DAY 20 /// RESPONDING TO MOHAMMAD SALEMY — ART AFTER THE MACHINES, by ADAM KLEINMAN
Dear Mo
Captain Picard by Steven White
Q: What does Starfleet Captain Jean-Luc Picard tell us about the future?
A: Even though we’ll soon travel faster than the speed of light, we still won’t know how to cure baldness!
Although this fictive trade off doesn’t sound so bad, I think Star Trek is a bit too utopian in its outlook.
According to the International Society of Hair Restoration Surgery, $2bn is spent per year on hair loss science. There’s no reporting on warp drive funding, so to set a scale on the study of baldness, let’s compare it to other research in the medical field…

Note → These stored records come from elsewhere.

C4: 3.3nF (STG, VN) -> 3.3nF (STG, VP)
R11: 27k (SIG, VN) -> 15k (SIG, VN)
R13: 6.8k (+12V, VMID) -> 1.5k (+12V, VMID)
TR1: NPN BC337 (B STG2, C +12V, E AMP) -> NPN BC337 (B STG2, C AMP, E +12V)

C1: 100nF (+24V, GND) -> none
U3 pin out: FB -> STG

Malaria research, for example, only clocks in to about $547m per annum according to the WHO, while about $1bn is spent on searching for a cure for AIDS/HIV. For a capitalist, this makes both sense and cents; there are far more cases of baldness, and thus, it provides a bigger industry and justifies the expenditure. But, there is another issue here: Malaria and AIDS/HIV kill, while baldness doesn’t. Although it might be possible to prove that deaths caused by the aforementioned diseases detract from the labor force, and thus effect the economy negatively, I don’t need to rely on scientific ‘proofs’ to justify my malcontent with the oversized baldness industry.

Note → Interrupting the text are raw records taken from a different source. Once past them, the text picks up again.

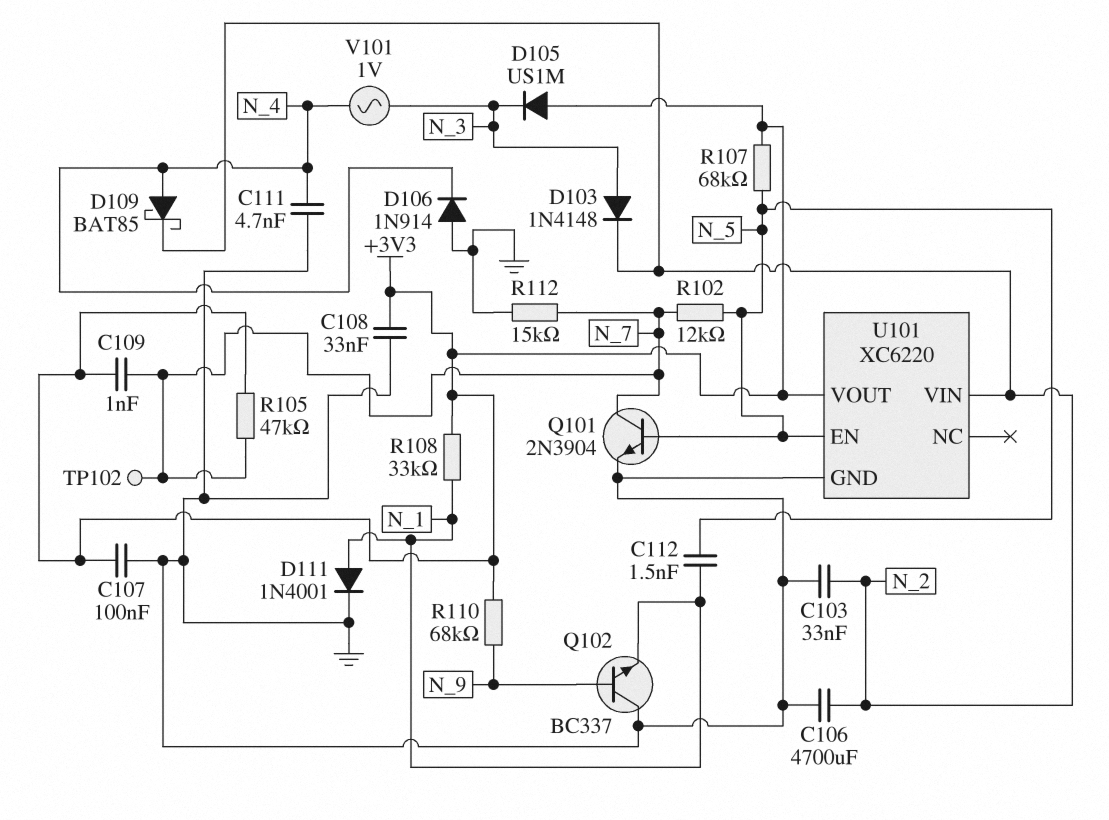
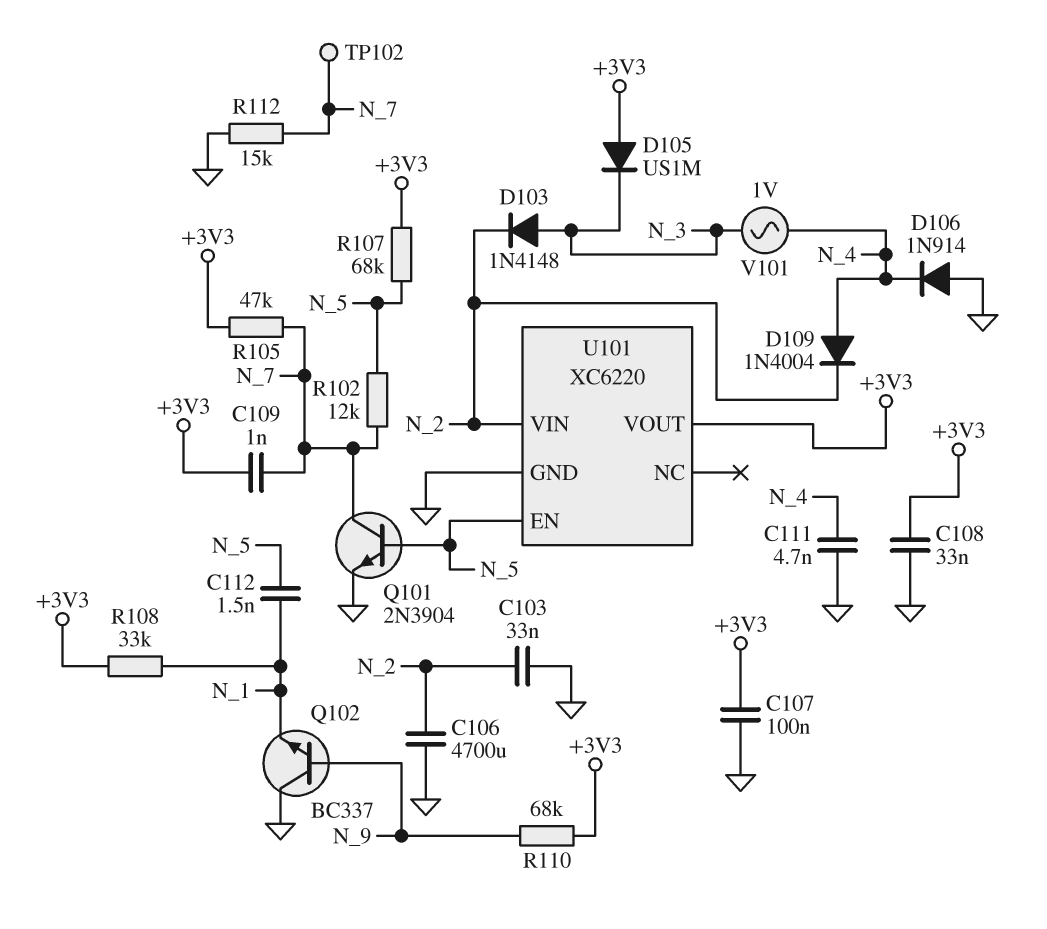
D109: schottky BAT85 (A N_4, K N_2) -> diode 1N4004 (A N_4, K N_2)
D111: diode 1N4001 (A N_1, K GND) -> none

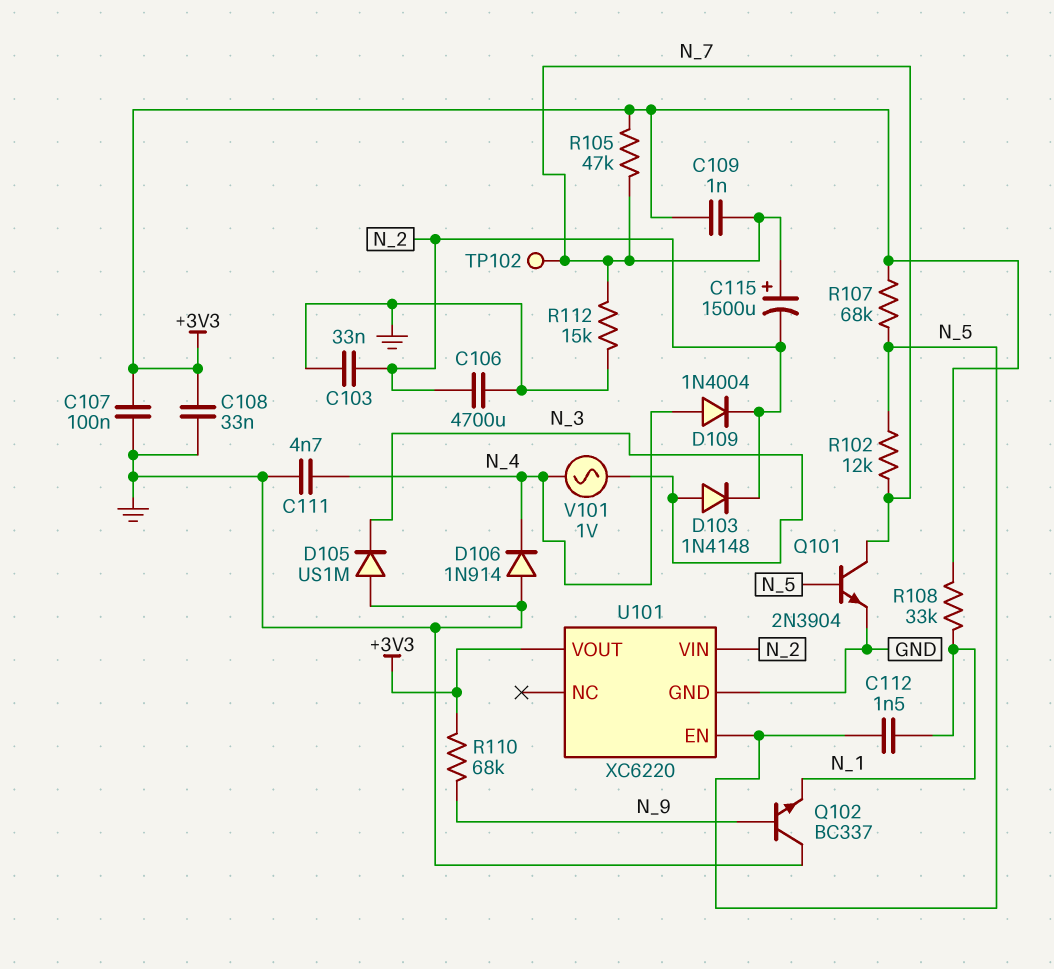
C115: none -> 1500uF (plus N_7, minus N_2)
D105: diode US1M (A +3V3, K N_3) -> diode US1M (A GND, K N_3)

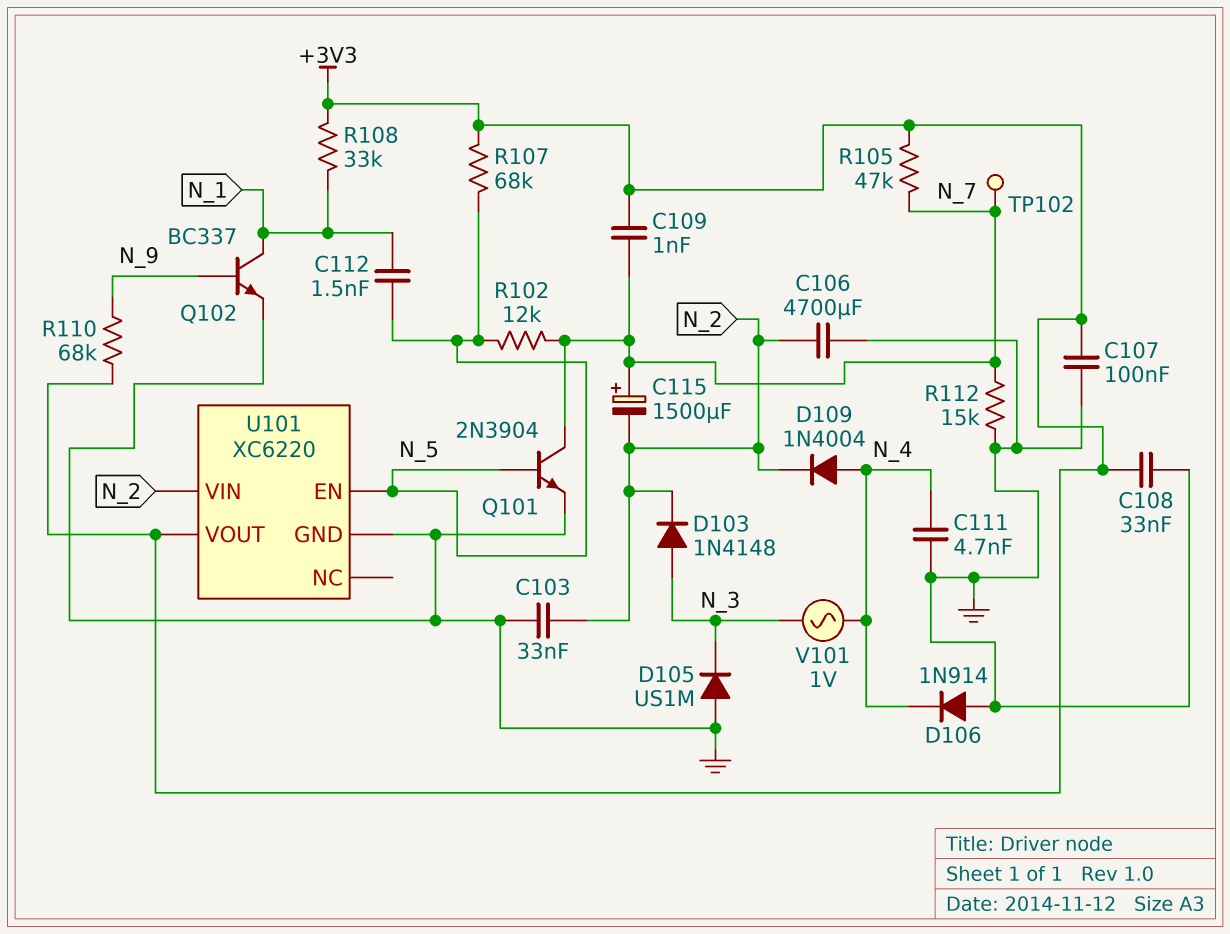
Q102: NPN BC337 (B N_9, C GND, E N_1) -> NPN BC337 (B N_9, C N_1, E GND)

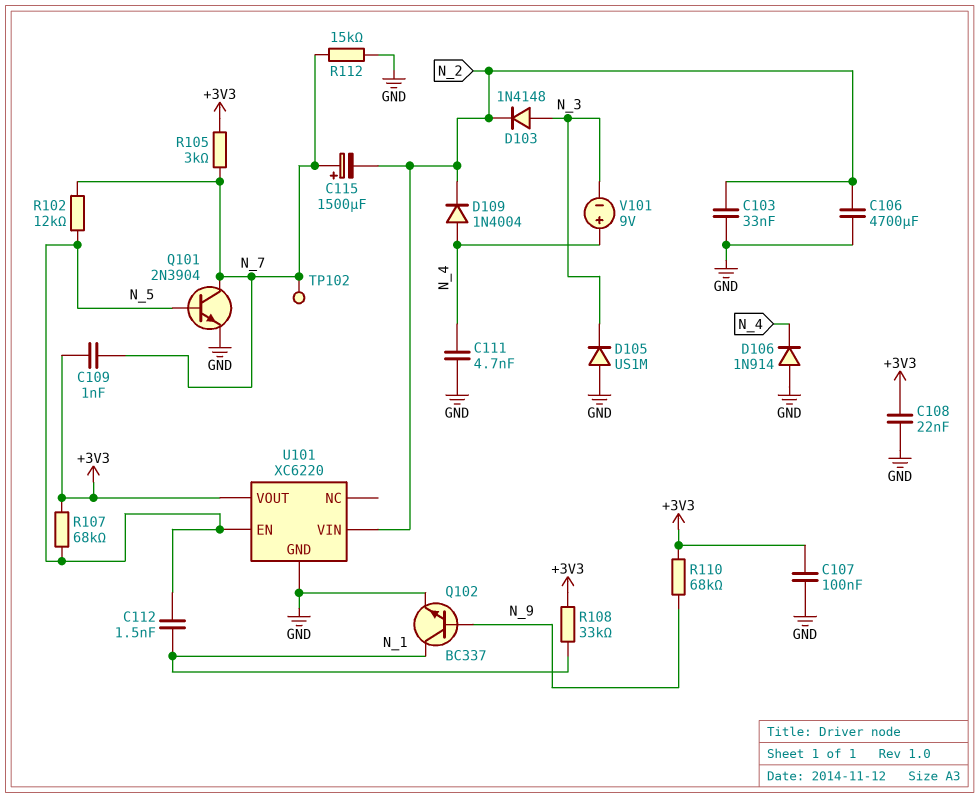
C108: 33nF (+3V3, GND) -> 22nF (+3V3, GND)
R105: 47k (+3V3, N_7) -> 3k (+3V3, N_7)
V101: AC 1V (N_3, N_4) -> 9V (plus N_4, minus N_3)

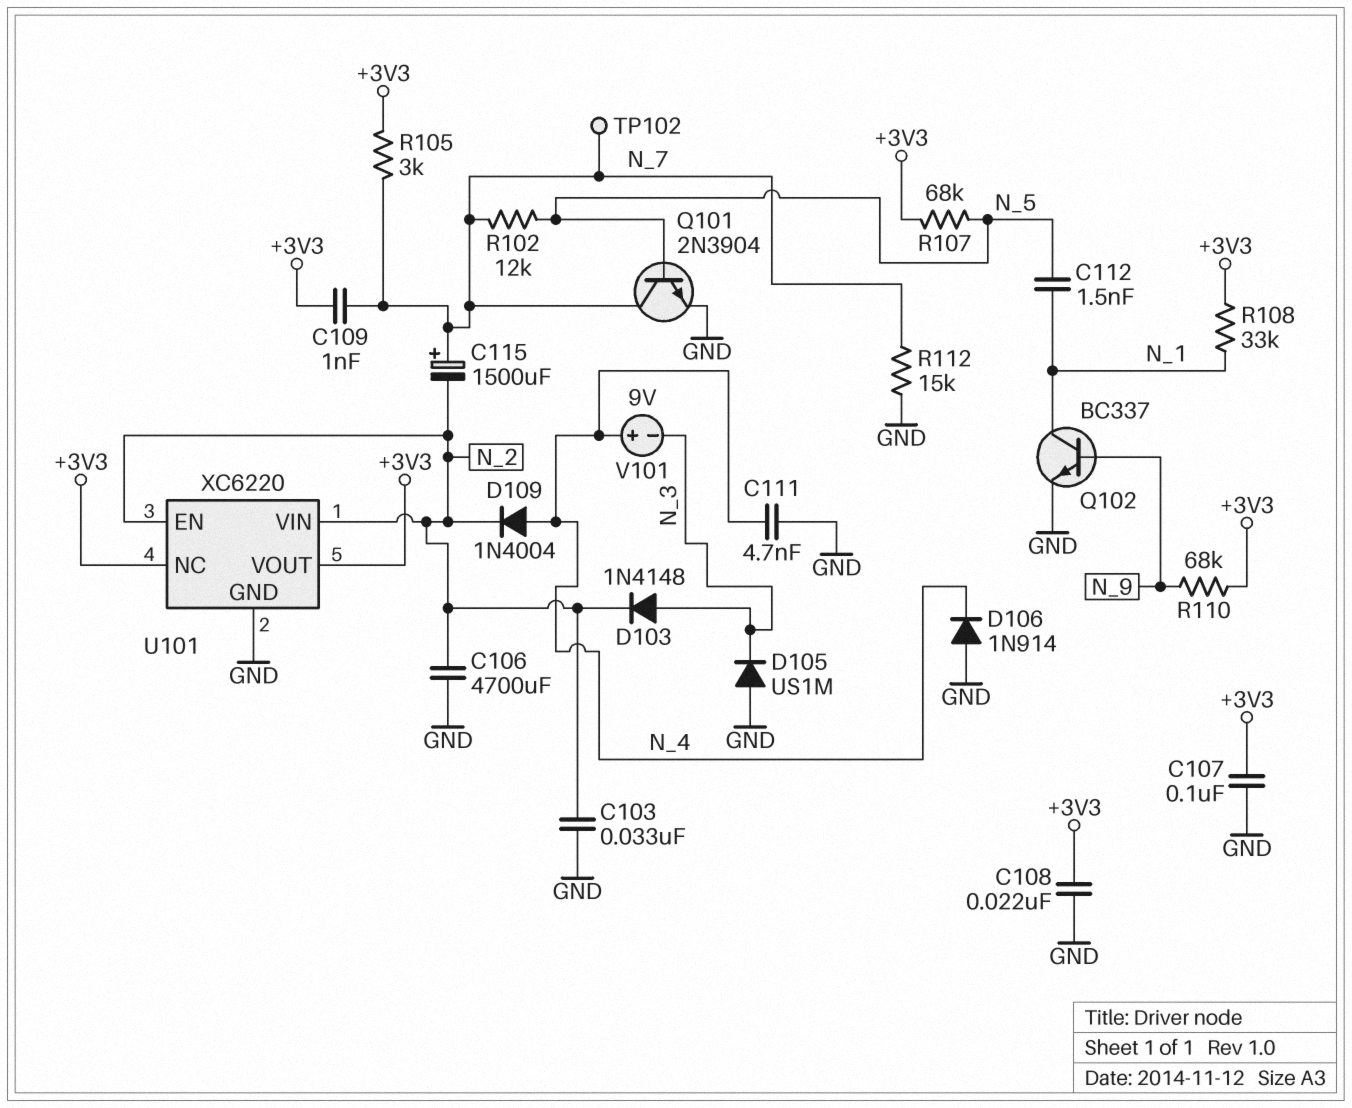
U101 pin EN: N_5 -> N_2
U101 pin NC: none -> +3V3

Imagine you’re watching a film. In it a man cries as he tries to cover his head with a comb over that just doesn’t fool anyone. Cross cut: another person cries, a death letter can be seen in her hands. You might assume that the first man was sick and that the stories are somehow related, but you’re probably not thinking about the man’s lost vanity, I hope.

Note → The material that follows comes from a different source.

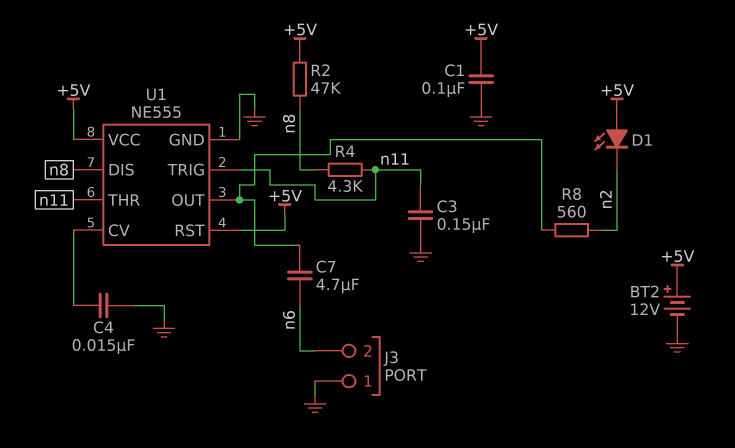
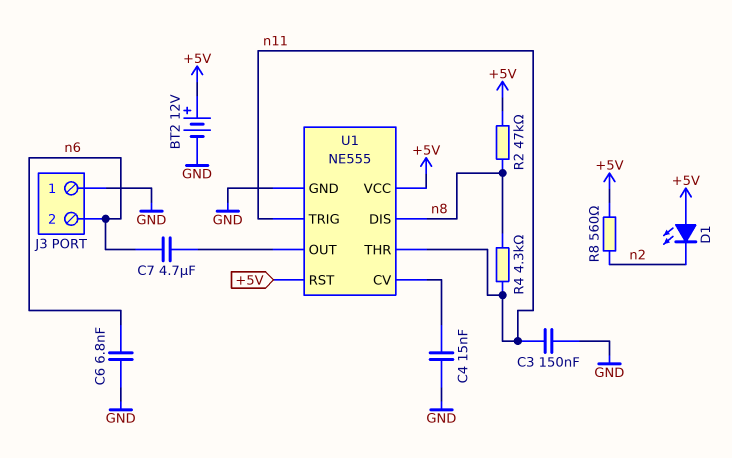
C1: 100nF (+5V, GND) -> none
C6: none -> 6.8nF (GND, n6)
R8: 560 (U1/OUT, n2) -> 560 (+5V, n2)

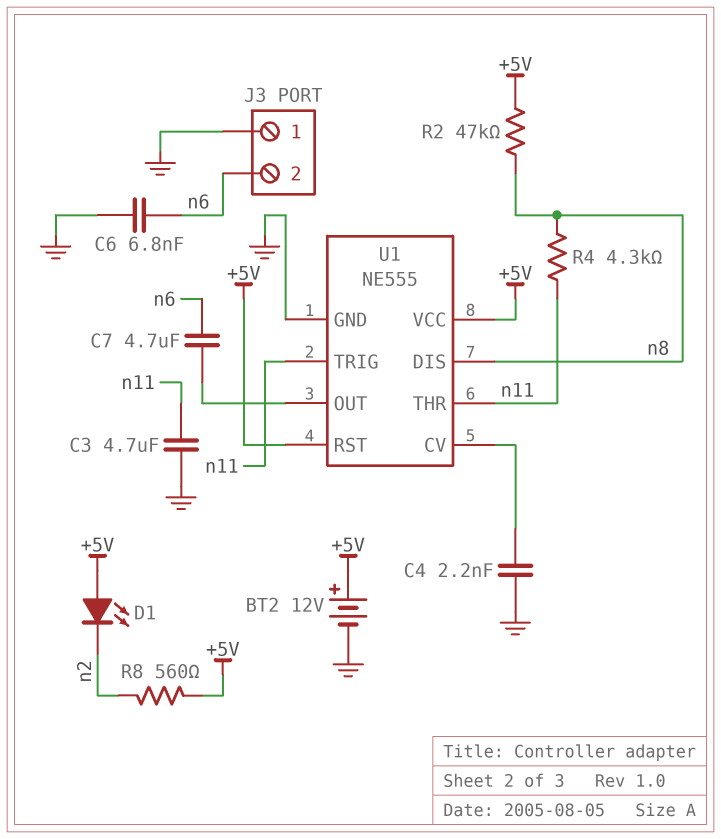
C3: 150nF (GND, n11) -> 4.7uF (GND, n11)
C4: 15nF (GND, U1/CV) -> 2.2nF (GND, U1/CV)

As a journalist I can make a truth claim, for example, that Greece is reeling from the effects of austerity. Likewise, a string of stats from the IMF compared to national unemployment and foreclosure rates, and so forth, could support that claim. While this furnishes numerical benchmarks, it lends little to the reader’s imagination—except maybe when a hypothetical model is presented to project a totally fictional and over determined goal. On the other hand, a rich narrative account of what it is to live under such conditions, say a story of a depressed young mother who must turn to prostitution so as to feed herself or her child, does something else. While the quantitative report presents facts, or what could be called knowledge that such and such exists (this is similar to your idea), the lived account is not only an example of that which is, it is also a knowledge of what something is like, interpersonally (which is not the same as your idea of a knowledge of ‘how to do something’, which in this case, would be: how to sell yourself to feed your kid). Both are descriptions, yet the second presents a concrete reality through perception; it is not just a proposition. By definition such a narrative is vicarious; its power lies in the flavor of its portrayal, not in how well it tells someone how to model the situation—Les Miserables would be a novel along the above plot line for those keeping score.
If I recall correctly, Machiavelli thought that the centaur presented the truest image of how people are: creatures which have the capacity to be rational, but are not totally rational by definition—rationality being signified of course by the human-like top half of the mythical beast, while the opposite force, irrationality, is represented by the horse-like bottom half. While my above musings might sound quaint, understand that art too only has a capacity for compassion, or empathy, and likewise, it only has a capacity to act as a manual, or a record, to give guidance and so on. This doesn’t mean that art is or will ever provide what it is called upon to do exactly…that’s something called an intentional fallacy. While this lack of control might make some people nervous, it also has turned others into censors or academics replete with codified rulebooks and tomes. Let’s not go there, please.
At present, the only fear computing devices present to me though is not that they are mind-numbingly complex, it is that no matter how complex they seem, each runs by a strict textualism predicated on a very close reading of code and metrics. The real quandary isn’t then what should art and science learn from each other vis-à-vis computing, the question is: are our interlinked machines turning more and more into an association of Prousts and Hugos, or into an army of literal minded Antonin Scalias?
Since I’ve probably exceeded the length of a typical response I just want to ask: how can procedure be prevented from superseding substance in all forms, and moreover, how to stop quantification from being the lone arbiter of quality? I might end up being a Cassandra, but I don’t think creating more commands for what is now a rule following machine is the answer in itself.
Adam Kleinman is a writer and curator. He was dOCUMENTA (13) Agent for Public Programming.